Ele integra um partido que rejeita os termos centrão e governista, embora atue dentro do bloco e ocupe cargos no governo, como o comando da Funasa (Fundação Nacional da Saúde) e o Ministério das Comunicações.
Outras siglas assumem a posição de maneira mais aberta. É o caso do PTB, do ex-deputado Roberto Jefferson. Ele diz que o prestígio oferecido pelo governo aos deputados é essencial e que a distribuição de cargos é parte dessa relação.
“O governo Lula escancarava, dava o cargo para o partido fazer dinheiro. O Bolsonaro, não. Dá o cargo para fazer política”, afirmou Jefferson, que delatou o mensalão em 2005, foi condenado e preso por corrupção passiva e lavagem de dinheiro.
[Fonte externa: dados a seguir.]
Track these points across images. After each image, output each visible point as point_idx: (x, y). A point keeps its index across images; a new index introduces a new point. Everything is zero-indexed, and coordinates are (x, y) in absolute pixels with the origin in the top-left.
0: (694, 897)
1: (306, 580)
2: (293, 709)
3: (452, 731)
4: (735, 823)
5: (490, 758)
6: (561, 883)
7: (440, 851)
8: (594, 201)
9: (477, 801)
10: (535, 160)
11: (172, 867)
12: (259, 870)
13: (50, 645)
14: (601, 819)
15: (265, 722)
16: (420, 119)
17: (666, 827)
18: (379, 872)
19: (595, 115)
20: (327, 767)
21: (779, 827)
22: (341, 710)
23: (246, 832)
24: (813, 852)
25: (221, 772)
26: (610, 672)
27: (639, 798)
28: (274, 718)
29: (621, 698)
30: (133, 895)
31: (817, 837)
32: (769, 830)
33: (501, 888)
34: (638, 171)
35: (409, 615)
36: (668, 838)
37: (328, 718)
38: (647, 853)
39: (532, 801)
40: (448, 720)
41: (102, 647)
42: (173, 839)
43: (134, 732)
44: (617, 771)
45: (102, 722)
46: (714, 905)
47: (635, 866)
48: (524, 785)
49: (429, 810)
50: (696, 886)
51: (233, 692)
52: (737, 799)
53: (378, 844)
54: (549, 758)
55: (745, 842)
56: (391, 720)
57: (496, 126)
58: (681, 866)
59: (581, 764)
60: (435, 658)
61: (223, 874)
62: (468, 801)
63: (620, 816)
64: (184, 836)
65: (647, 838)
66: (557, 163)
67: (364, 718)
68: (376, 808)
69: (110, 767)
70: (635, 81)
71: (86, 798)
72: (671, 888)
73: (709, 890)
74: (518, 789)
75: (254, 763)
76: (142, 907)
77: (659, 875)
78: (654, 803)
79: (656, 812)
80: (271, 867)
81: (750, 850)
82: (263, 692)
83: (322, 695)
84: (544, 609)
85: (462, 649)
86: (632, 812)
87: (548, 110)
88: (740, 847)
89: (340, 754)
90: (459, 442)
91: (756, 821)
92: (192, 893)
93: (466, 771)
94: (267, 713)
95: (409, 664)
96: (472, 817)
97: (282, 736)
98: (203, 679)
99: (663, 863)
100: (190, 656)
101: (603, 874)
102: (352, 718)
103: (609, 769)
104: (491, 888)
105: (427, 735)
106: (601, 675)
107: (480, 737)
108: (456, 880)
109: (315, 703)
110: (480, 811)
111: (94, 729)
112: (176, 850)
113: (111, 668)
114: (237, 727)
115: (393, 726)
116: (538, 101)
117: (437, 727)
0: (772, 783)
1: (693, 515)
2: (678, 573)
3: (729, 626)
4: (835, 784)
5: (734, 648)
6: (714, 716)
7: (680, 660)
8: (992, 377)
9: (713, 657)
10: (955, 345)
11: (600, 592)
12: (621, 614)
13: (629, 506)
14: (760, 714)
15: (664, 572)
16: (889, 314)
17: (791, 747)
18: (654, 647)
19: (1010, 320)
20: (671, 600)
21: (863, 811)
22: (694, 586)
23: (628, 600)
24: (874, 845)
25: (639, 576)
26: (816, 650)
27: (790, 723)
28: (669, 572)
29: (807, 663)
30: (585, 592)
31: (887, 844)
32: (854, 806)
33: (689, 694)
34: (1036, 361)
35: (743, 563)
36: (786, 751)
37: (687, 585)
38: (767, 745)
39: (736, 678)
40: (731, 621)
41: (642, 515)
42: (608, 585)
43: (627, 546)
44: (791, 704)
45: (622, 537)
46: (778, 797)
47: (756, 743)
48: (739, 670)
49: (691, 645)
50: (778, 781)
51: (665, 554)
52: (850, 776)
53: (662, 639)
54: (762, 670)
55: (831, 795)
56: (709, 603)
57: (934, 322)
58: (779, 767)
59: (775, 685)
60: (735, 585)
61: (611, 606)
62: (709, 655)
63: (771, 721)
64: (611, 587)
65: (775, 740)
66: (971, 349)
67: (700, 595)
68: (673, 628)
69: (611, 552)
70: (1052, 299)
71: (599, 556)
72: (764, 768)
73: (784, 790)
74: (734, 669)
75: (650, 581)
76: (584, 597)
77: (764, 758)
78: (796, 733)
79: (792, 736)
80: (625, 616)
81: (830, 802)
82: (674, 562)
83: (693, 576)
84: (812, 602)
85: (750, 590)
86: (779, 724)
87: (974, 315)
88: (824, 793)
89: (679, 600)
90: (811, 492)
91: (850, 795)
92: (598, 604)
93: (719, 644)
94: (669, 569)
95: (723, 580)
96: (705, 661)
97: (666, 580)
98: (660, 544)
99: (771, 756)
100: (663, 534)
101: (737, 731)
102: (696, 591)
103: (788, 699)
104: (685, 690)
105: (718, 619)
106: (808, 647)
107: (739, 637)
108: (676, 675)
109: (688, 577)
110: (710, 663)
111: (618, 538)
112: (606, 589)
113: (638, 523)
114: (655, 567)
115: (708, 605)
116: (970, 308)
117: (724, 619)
Ele reconhece que os parlamentares da sigla fizeram indicações para cargos e afirma que todos receberam um alerta: “Avisa ao teu indicado para não errar. Se errar, vai ser processado, vai ser preso e nós vamos colocar no jornal que a indicação é sua”.
Jefferson diz que o presidente se beneficia da aliança com o centrão, apesar das críticas feitas por apoiadores fiéis. “Você tem um pessoal na base dele que é mais radical, mais purista, mais virginal. E a política tem seus aspectos práticos.”
Líder da bancada gaúcha na Câmara e também vice-líder do governo, Giovani Cherini (PL-RS) diz que a ideia de governar sem o apoio de partidos foi “uma febre eleitoral”.
“Os eleitores exigiam isso. Aquilo de ‘não vou colocar político, vou colocar técnico’. Só que as pessoas não entendem que o técnico trabalha oito horas, o político trabalha 24 horas. Essa é a diferença”, diz.
O deputado minimiza críticas que fez a Bolsonaro até os primeiros meses de 2020, quando o presidente endossava movimentos públicos, autoritários e inconstitucionais contra o STF (Supremo Tribunal Federal) e o Congresso.
“Penso a mesma coisa [da época das críticas], temos que respeitar os Poderes. Como faço uma crítica agora à intervenção de assuntos políticos que o STF tem feito em relação ao Poder Executivo. Pedir plano de vacinação, isso não é papel do STF”, afirma.
Após essa entrevista, dada no fim de 2020, Bolsonaro voltou a dar declarações de cunho antidemocrático, como a de que são as Forças Armadas que decidem se o país vai viver numa democracia ou numa ditadura.
Cherini nega ter obtido cargos e vantagens na relação com Bolsonaro e levanta dúvidas sobre a existência da prática. “Se acontece isso, eu devo ser um bobo, né? Não recebi nada de especial. Tem zum-zum, porque zum-zum de deputado existe muito. Muitos gostam de se gabar, de ter prestígio, e vai ver, muitas vezes não é isso.”
O PL, porém, indicou aliados para cargos no Fundo Nacional de Desenvolvimento da Educação, no Ministério da Saúde e no Departamento Nacional de Obras Contra as Secas, entre outros.
Líder do Solidariedade na Câmara, o deputado Zé Silva (MG) diz que não era um entusiasta do governo, mas que sempre defendeu a necessidade da política e da interlocução.
“Quando o governo negava a política, eu criticava. Quando ele começou a negociar, eu já passo a reconhecer”, disse, defendendo também o loteamento de cargos pelos partidos.
Dirigentes dizem que a nova base dá força a Bolsonaro na pauta econômica, mas admitem que já apoiavam esses projetos antes. Na agenda dos costumes, ainda há obstáculos.
Também ainda não há compromisso do bloco para uma aliança a favor da reeleição de Bolsonaro em 2022. Partidos como PP e PTB preveem esse apoio, mas outras siglas afirmam que é cedo até para dizer se a coalizão se manterá de pé nos próximos anos.